Susan Casey, Outside
October 22, 2019

Multimillionaire Victor Vescovo committed himself to one of the world’s craziest remaining adventure quests: to reach the deepest points in every ocean. What does it take to get there? A radically high-tech, $30 million Triton submersible, a team of crack engineers and scientists, and one very gonzo explorer.

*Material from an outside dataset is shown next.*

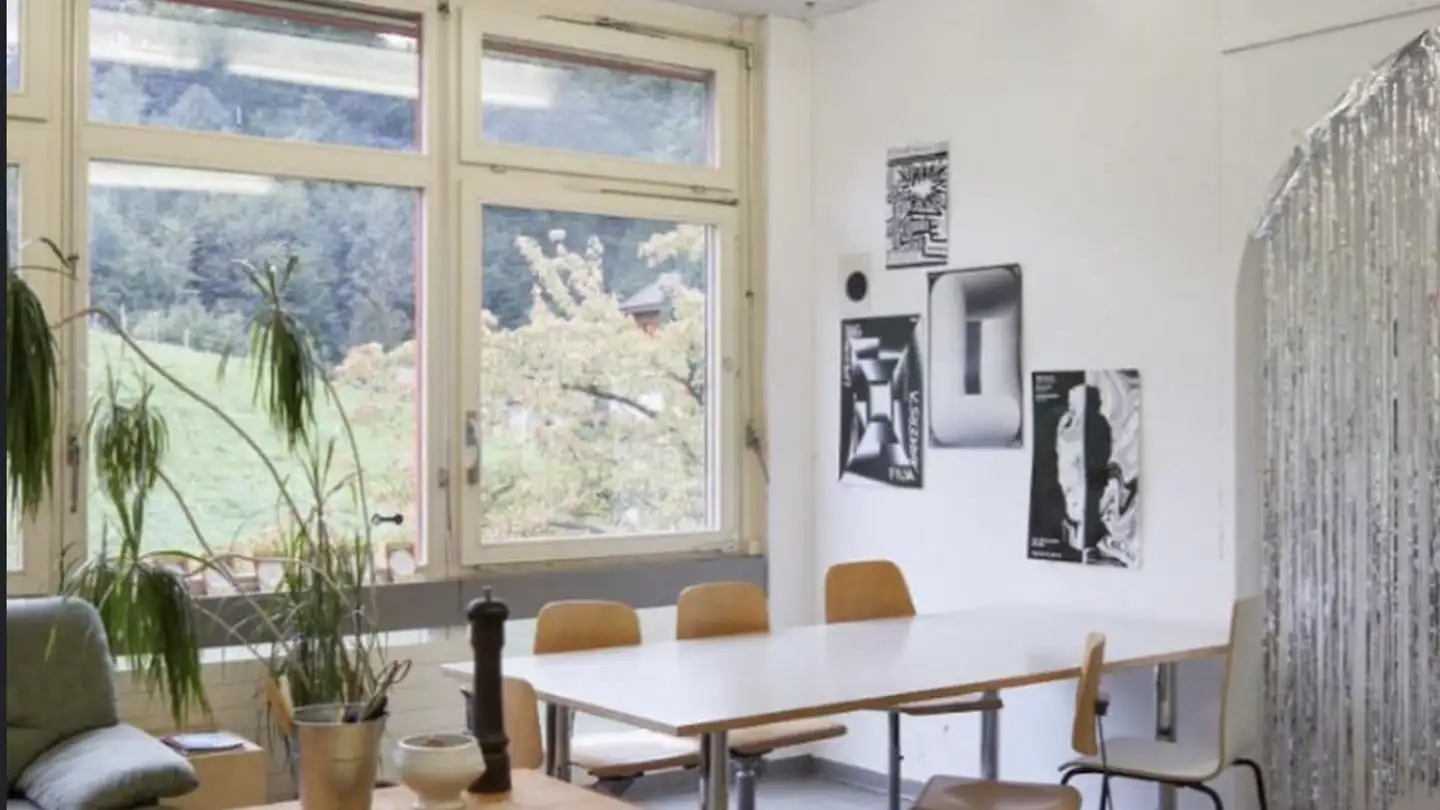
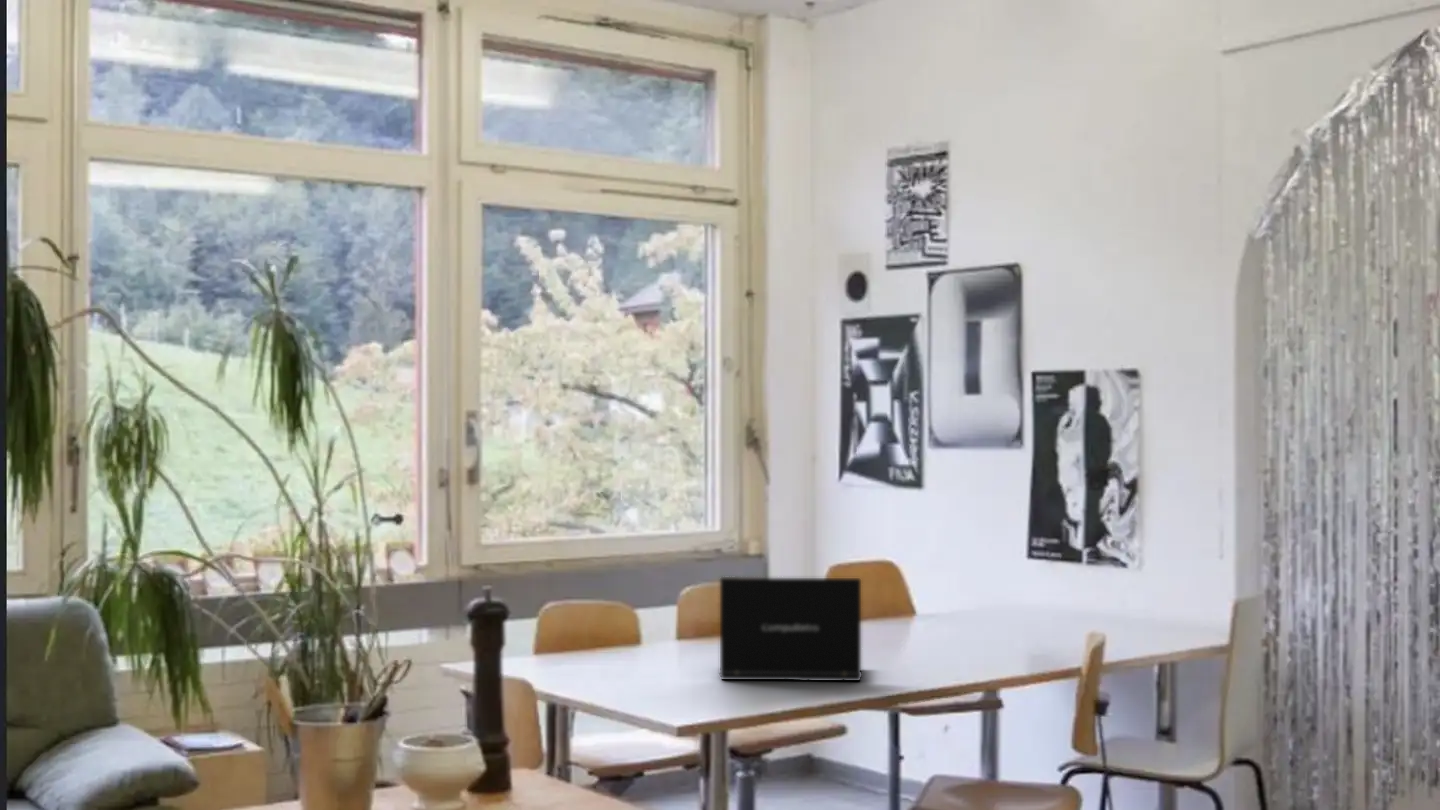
+ laptop [718,576,863,682]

It was a Sunday in Tonga, so the kingdom’s business had come to a halt. Stores were shuttered, traffic was quiet, even the airport was closed. King Tupou VI strolled out of his oceanfront palace and down the main street of Nukualofa, capital city of the island of Tongatapu, to attend church along with the rest of his South Pacific nation. Men wore their best sarongs; women wore taovalas—coconut-fiber aprons—over long dresses. The scene was all very ordinary except for one thing, and it was visible from the palace’s front lawn: a 224-foot shipmoored at the pier, bristling with heavy cranes, stacked with high-tech equipment, and carrying a mysterious $30 million cargo.

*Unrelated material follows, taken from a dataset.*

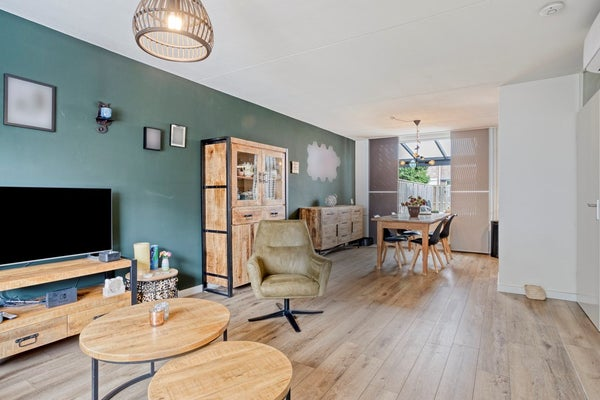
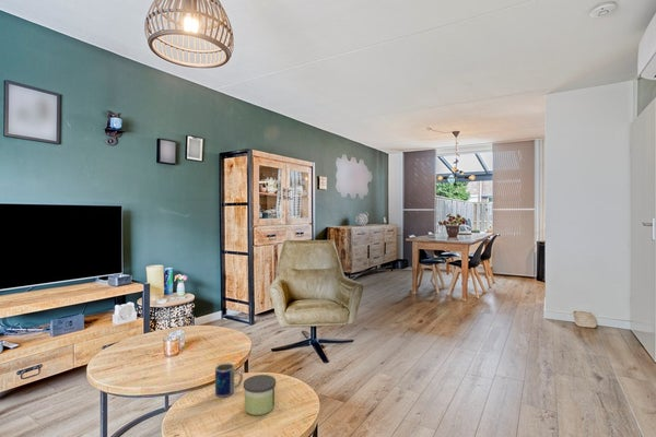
+ mug [214,363,244,398]
+ candle [243,374,277,416]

“Welcome to the good ship Pressure Drop,” said Rob McCallum, who stood on deck in khaki shorts, river shoes, and a polo shirt emblazoned with the emblem of the Five Deeps Expedition, a black shield bearing the Latin phrase In Profundo: Cognitio (“In the Deep: Knowledge”). A former New Zealand national park ranger who grew up in Papua New Guinea, 54-year-old McCallum is a legendary expedition leader. He specializes in bespoke trips to far-flung places, some of which happen to be underwater, like the wreck of the Titanic. Five Deeps, however, was something even more extreme: a global mission to dive a manned submersible to the deepest point in the Atlantic, Pacific, Indian, Arctic, and Southern Oceans. This had never been done before—which is exactly why McCallum’s client, Texas businessman Victor Vescovo, had set out to do it.